Une cinquantaine de participants, représentant le monde de l'entreprise, de la finance ou des "parties prenantes" engagées dans la responsabilité sociétale des entreprises et l'investissement responsable étaient présents au petit déjeuner débat organisé le 11 juin 2002 par Novethic.
Ce débat a eu lieu au lendemain de la publication de la liste définitive (7 au total) des offres de fonds socialement responsable labellisés par le Comité Intersyndical pour l'Epargne Salariale, dont la CFDT est l'un des initiateurs. Y participaient de nombreuses sociétés de gestion ayant répondu à l'appel d'offre des syndicats, aussi bien les "heureuses élues": Crédit Lyonnais Asset Management, Macif gestion que celle qui n'ont pas été sélectionnées comme Lazard Frères Gestion, HSBC, UBS, Storebrand, Federal Gestion, Branics, ING Investment Management, ou encore Dexia AM.
Jacques Bass a donné des explications détaillées sur le processus de sélection du Comité Intersyndical pour l'Epargne Salariale, organisé en deux tours.

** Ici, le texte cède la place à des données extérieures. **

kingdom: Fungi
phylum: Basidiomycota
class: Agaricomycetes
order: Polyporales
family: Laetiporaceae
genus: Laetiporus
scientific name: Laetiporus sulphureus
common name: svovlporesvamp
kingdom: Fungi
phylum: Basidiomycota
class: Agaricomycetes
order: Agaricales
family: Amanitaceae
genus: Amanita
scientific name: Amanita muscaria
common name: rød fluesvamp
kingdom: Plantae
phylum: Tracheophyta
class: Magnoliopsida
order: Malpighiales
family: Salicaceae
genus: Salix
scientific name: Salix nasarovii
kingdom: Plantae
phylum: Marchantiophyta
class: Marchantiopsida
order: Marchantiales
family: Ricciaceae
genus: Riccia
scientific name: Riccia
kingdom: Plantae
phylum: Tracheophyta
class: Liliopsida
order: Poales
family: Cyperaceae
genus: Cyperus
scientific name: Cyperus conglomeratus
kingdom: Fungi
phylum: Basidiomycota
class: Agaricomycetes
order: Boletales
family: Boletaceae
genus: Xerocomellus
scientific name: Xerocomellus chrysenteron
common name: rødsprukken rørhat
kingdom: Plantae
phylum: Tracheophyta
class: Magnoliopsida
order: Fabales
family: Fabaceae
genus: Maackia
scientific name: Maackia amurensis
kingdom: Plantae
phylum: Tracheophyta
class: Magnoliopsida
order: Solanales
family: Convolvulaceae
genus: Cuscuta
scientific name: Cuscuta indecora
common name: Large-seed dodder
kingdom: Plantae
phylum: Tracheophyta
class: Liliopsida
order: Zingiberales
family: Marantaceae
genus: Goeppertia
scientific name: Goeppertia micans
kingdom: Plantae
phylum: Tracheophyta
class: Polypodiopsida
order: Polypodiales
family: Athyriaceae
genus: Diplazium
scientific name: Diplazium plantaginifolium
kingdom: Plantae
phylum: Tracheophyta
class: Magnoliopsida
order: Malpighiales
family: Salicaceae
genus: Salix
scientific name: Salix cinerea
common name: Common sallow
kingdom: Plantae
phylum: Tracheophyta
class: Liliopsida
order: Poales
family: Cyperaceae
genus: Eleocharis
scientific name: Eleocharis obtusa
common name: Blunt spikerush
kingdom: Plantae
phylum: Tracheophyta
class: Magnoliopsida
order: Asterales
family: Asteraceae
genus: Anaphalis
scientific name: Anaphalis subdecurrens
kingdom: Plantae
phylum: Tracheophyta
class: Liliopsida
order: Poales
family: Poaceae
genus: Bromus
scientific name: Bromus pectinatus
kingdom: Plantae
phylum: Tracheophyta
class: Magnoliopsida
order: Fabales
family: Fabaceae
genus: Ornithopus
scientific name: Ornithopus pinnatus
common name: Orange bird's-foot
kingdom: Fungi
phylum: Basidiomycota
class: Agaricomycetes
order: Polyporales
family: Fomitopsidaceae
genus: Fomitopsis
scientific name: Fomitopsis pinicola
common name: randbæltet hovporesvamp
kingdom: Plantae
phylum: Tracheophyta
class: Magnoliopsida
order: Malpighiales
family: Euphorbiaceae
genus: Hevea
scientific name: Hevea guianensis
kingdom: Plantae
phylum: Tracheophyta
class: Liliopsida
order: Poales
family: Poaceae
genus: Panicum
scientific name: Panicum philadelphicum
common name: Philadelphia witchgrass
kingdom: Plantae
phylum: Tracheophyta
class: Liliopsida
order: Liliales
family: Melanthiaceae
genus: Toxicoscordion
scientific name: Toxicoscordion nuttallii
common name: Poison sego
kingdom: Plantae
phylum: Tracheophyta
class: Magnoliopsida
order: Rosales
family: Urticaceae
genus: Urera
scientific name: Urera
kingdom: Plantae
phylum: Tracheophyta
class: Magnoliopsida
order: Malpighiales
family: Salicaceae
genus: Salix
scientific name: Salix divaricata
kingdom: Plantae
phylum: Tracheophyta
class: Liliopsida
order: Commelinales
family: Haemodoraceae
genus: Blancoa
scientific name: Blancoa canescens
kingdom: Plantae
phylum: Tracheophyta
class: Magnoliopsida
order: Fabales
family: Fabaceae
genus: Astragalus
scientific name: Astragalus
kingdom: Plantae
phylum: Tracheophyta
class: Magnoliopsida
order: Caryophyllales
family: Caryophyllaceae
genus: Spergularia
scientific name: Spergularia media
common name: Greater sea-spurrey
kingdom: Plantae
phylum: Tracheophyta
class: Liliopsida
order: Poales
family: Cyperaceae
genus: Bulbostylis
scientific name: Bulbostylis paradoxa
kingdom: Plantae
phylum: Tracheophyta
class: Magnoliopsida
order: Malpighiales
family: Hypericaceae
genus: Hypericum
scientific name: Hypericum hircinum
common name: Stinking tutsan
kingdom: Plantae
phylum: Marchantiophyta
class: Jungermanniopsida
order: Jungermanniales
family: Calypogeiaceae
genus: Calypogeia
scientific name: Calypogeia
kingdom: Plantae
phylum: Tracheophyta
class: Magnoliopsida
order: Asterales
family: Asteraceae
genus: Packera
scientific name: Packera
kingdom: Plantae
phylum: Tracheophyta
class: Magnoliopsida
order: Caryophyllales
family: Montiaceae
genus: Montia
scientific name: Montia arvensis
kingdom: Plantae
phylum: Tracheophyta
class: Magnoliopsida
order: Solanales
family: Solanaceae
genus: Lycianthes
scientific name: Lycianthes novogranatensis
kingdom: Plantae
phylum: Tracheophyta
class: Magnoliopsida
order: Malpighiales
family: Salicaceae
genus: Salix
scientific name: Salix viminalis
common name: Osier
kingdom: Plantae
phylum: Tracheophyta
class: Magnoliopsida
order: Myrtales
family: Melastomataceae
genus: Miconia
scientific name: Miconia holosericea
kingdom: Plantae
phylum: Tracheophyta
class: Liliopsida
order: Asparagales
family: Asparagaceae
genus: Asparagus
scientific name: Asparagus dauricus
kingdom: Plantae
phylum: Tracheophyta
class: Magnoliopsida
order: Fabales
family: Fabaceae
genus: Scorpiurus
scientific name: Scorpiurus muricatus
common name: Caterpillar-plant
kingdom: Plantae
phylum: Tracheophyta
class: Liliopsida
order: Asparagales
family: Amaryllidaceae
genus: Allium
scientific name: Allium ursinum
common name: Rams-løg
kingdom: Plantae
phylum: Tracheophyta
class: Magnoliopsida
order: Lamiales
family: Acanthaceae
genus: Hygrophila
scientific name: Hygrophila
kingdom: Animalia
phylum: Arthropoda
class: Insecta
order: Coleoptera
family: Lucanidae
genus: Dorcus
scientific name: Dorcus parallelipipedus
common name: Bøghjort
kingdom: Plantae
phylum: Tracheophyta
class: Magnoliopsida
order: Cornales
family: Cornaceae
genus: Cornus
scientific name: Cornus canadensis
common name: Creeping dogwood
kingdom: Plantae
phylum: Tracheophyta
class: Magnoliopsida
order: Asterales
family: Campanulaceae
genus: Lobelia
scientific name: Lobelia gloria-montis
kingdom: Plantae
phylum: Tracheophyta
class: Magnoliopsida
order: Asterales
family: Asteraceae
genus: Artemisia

Les trois critères déterminants ont été : le rapport qualité prix de l'offre, la dimension socialement responsable de l'offre candidate à la labellisation et la représentation salariale dans le conseil d'administration. Pour la dimension socialement responsable, le comité a favorisé les sociétés de gestion possédant une équipe interne d'analystes, sans remettre, dit-il, en cause l'importance des agences de notation. Pour le premier tour, il y a eu des auditions complémentaires à la remise de dossiers et les candidats malheureux qui en ont fait la demande ont eu des explications sur le refus du comité. Pour le second tour, le comité n'a travaillé que sur dossiers.
Jacques Bass a rappelé que cette liste n'altérait en rien la totale liberté qu'ont les entreprises de choisir d'autres fonds. "Il ne s'agit que d'un label" a-t-il précisé, "Les syndicats ne prétendent pas gérer l'épargne salariale. Ils labellisent, ils agréent, c'est tout".
Beaucoup de questions ont porté sur "qui décide des critères de responsabilité sociale". Jean d'Izarny, directeur du développement institutionnel de CLAM, Robert de Nicolay, directeur de la société de gestion Branics et Philippe Paszkiewicz (UBS) ont tous trois insisté sur le rôle des sociétés de gestion. Ce n'est pas de leur ressort de choisir les critères éthiques, sociaux ou environnementaux. La société de gestion doit offrir une expertise qui permet au client d'appliquer ses propres critères de choix.
Pierre Bollon de l'AFG ASSFI a soulevé la question d'une éventuelle prédominance de la question sociale sur la question environnementale dans la future agence de notation européenne que doit créer Nicole Notat dans quelques semaines. Jacques Bass lui a répondu que les critères sociaux n'étaient pas assez représentés dans les agences de notation actuelles, qu' "un besoin de rééquilibrage sur l'évaluation des pratiques sociales et environnementales" était nécessaire et qu'une réévaluation de leur importance était donc parfaitement bienvenue. Pour lui cela ne signifie en aucun cas que cette agence de notation soit une agence de type syndical.
Jacques Bass a souligné l'importance à ses yeux de l'Epargne Salariale Socialement Responsable. " Il y a longtemps que la CFDT pense que performance sociale et économique doivent se rencontrer ". Cette idée a permis le dépassement des clivages inter-syndicaux qui ont tous à l'exception de FO accepté de participer au comité de labellisation, marquant un véritable changement de mentalité.